[STUDY MATERIAL Boundary: Start]
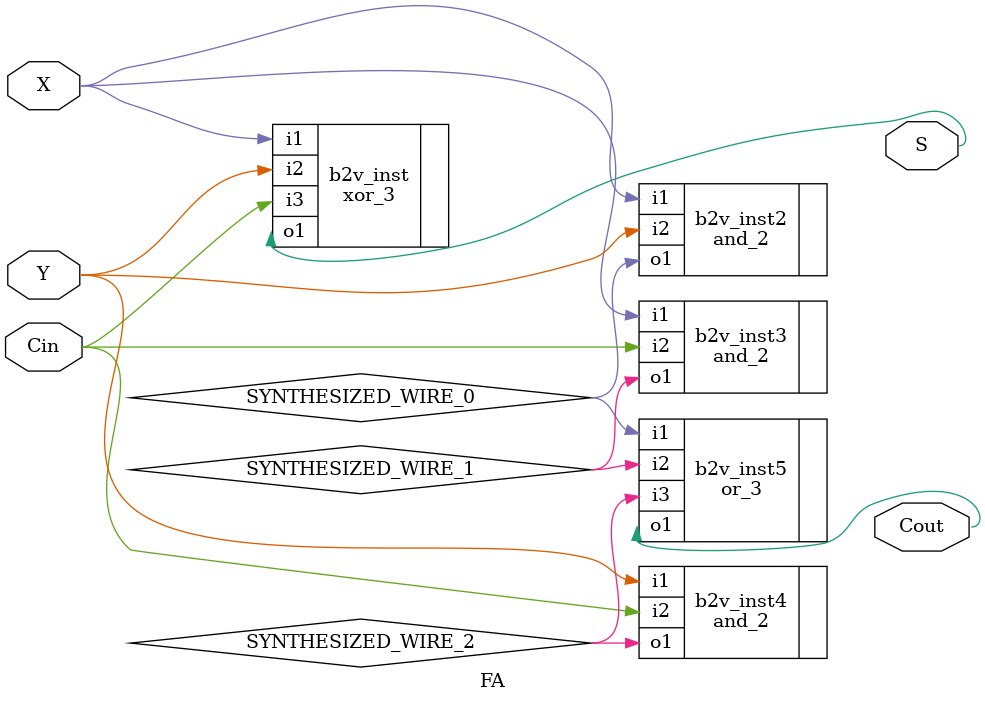
<source format=v>


module FA(
	X,
	Y,
	Cin,
	S,
	Cout
);


input wire	X;
input wire	Y;
input wire	Cin;
output wire	S;
output wire	Cout;

wire	SYNTHESIZED_WIRE_0;
wire	SYNTHESIZED_WIRE_1;
wire	SYNTHESIZED_WIRE_2;





xor_3	b2v_inst(
	.i1(X),
	.i2(Y),
	.i3(Cin),
	.o1(S));


and_2	b2v_inst2(
	.i1(X),
	.i2(Y),
	.o1(SYNTHESIZED_WIRE_0));


and_2	b2v_inst3(
	.i1(X),
	.i2(Cin),
	.o1(SYNTHESIZED_WIRE_1));


and_2	b2v_inst4(
	.i1(Y),
	.i2(Cin),
	.o1(SYNTHESIZED_WIRE_2));


or_3	b2v_inst5(
	.i1(SYNTHESIZED_WIRE_0),
	.i2(SYNTHESIZED_WIRE_1),
	.i3(SYNTHESIZED_WIRE_2),
	.o1(Cout));


endmodule

</source>
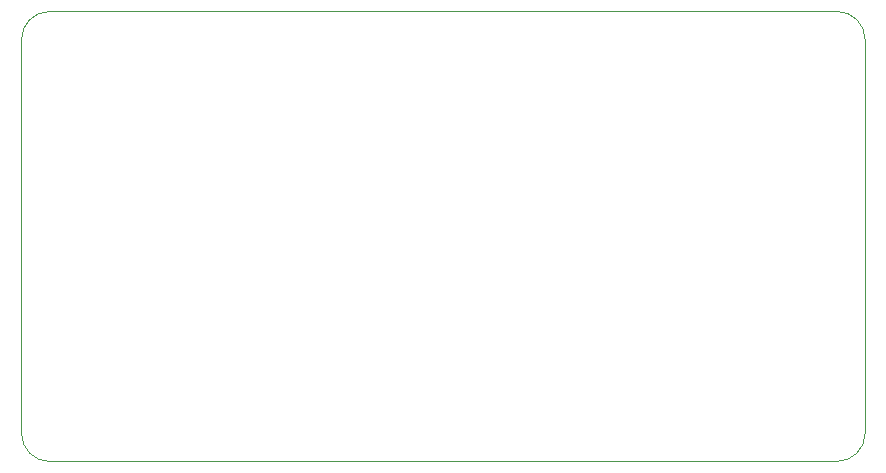
<source format=gm1>
%TF.GenerationSoftware,KiCad,Pcbnew,(5.1.10)-1*%
%TF.CreationDate,2022-03-08T18:09:42-05:00*%
%TF.ProjectId,DIY_Keyboard_PCB,4449595f-4b65-4796-926f-6172645f5043,rev?*%
%TF.SameCoordinates,Original*%
%TF.FileFunction,Profile,NP*%
%FSLAX46Y46*%
G04 Gerber Fmt 4.6, Leading zero omitted, Abs format (unit mm)*
G04 Created by KiCad (PCBNEW (5.1.10)-1) date 2022-03-08 18:09:42*
%MOMM*%
%LPD*%
G01*
G04 APERTURE LIST*
%TA.AperFunction,Profile*%
%ADD10C,0.050000*%
%TD*%
G04 APERTURE END LIST*
D10*
X75406250Y-169068750D02*
X142081250Y-169068750D01*
X75406250Y-169068750D02*
G75*
G02*
X73025000Y-166687500I0J2381250D01*
G01*
X73025000Y-133350000D02*
X73025000Y-166687500D01*
X142081250Y-130968750D02*
X75406250Y-130968750D01*
X144462500Y-133350000D02*
X144462500Y-166687500D01*
X73025000Y-133350000D02*
G75*
G02*
X75406250Y-130968750I2381250J0D01*
G01*
X144462500Y-166687500D02*
G75*
G02*
X142081250Y-169068750I-2381250J0D01*
G01*
X142081250Y-130968750D02*
G75*
G02*
X144462500Y-133350000I0J-2381250D01*
G01*
M02*

</source>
[STUDY MATERIAL Boundary: End]
→ **TASK DIRECTIONS**: What is the number of lines in the records that hold "source"? Give the number by itself.

→ **TASK RESULT**: 4